During the last budget cycle, with many bureaus taking 5% cuts, the budget for housing increased by 30%; we broke ground on the RAC on November 20; and, the creation of the new Portland Housing Bureau promises to streamline programming and services by combining the best of PDC and the Bureau of Housing and Community Development.

PHB's new space is sustainable and cost-effective, incorporating green features like recycled building materials and office furniture, natural light, and motion-sensitive lighting.

Congratulations to everyone who made this day possible!

Especially Margaret Van Vliet, the dynamic new leader of PHB.

Thanks to Jennifer Kalez for the photo!

Book release party honors Lawrence Halprin

December 4, 2009

Saturday afternoon, Nick spoke at a celebration featuring the release of Randy Gragg's book "Where the Revolution Began: Lawrence and Anna Halprin and the Reinvention of Public Space" Ziba headquarters in downtown Portland. All proceeds from the book will benefit The Halprin Land Conservancy, a Portland nonprofit founded to preserve Halprin's legacy, writes D.K. Row in the Saturday Oregonian. (See this article on portland.readinglocal.com for more about Saturday's event.)

Inspired by the natural environment and by his wife Anna's choreography, Lawrence Halprin taught us that public spaces can be beautiful, joyful, and lyrical. His work was transformational - Halprin's plazas are arguably the most influential works of architecture ever built in Portland. As the first Modern-era urban plazas to fully synthesize urban design and sculpture into a seamless whole, they changed the course of landscape history.

Nick is honored to be a part of this celebration of the life and work of Lawrence Halprin, and to announce a strategic partnership between the City of Portland and the Halprin Landscape Conservancy to restore and maintain the plazas. The first step of the partnership is a City-led effort to designate the Halprin Open Space Sequence a National Historic Landmark. That designation will protect and honor Halprin's plazas and fountains for generations to come.  

Thanks to flickr user Joseph Readdy for the great shot of Halprin's fountain across from Keller Auditorium in downtown Portland.

Portland Audubon Society wins Outstanding Volunteer Group Award

December 9, 2009

Nick will present the Audubon Society with the Outstanding Volunteer Group Award at this morning's Philanthropy Awards Luncheon presented by the Association of Fundraising Professionals.

Audubon has a lot to teach us about volunteer engagement.
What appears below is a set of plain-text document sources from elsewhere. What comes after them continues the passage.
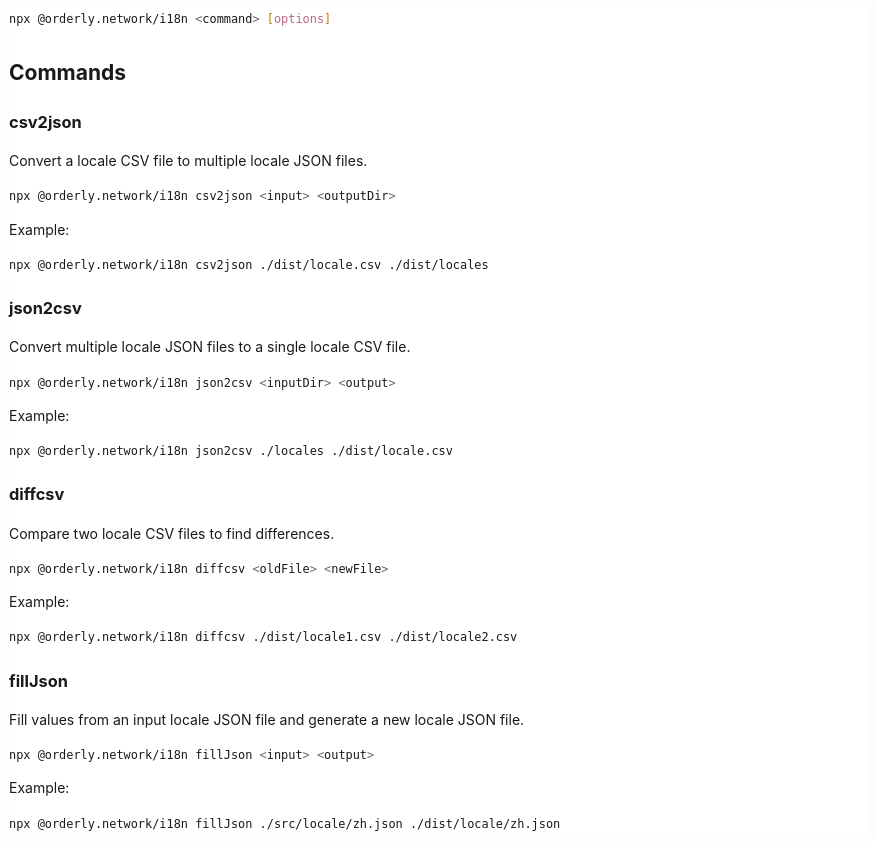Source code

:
 ```bash
npx @orderly.network/i18n <command> [options]
```

## Commands

### csv2json

Convert a locale CSV file to multiple locale JSON files.

```bash
npx @orderly.network/i18n csv2json <input> <outputDir>
```

Example:

```bash
npx @orderly.network/i18n csv2json ./dist/locale.csv ./dist/locales
```

### json2csv

Convert multiple locale JSON files to a single locale CSV file.

```bash
npx @orderly.network/i18n json2csv <inputDir> <output>
```

Example:

```bash
npx @orderly.network/i18n json2csv ./locales ./dist/locale.csv
```

### diffcsv

Compare two locale CSV files to find differences.

```bash
npx @orderly.network/i18n diffcsv <oldFile> <newFile>
```

Example:

```bash
npx @orderly.network/i18n diffcsv ./dist/locale1.csv ./dist/locale2.csv
```

### fillJson

Fill values from an input locale JSON file and generate a new locale JSON file.

```bash
npx @orderly.network/i18n fillJson <input> <output>
```

Example:

```bash
npx @orderly.network/i18n fillJson ./src/locale/zh.json ./dist/locale/zh.json
```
Their volunteer Council honors a clear set of values - stewardship of the natural world; making a difference in our community; and having fun - to help over 200 volunteers support the Audubon Society. Audubon volunteers give tours, teach Portlanders about our native wildlife and their habitats, and maintain trails and facilities.

We are all linked in our urban ecosystem. The health of birds and other fauna is an important indicator of our own quality of life - they are quite literally the canary in our urban coal mine. By focusing on bird habitat, Audubon is working to make our ecosystem, and us, healthier.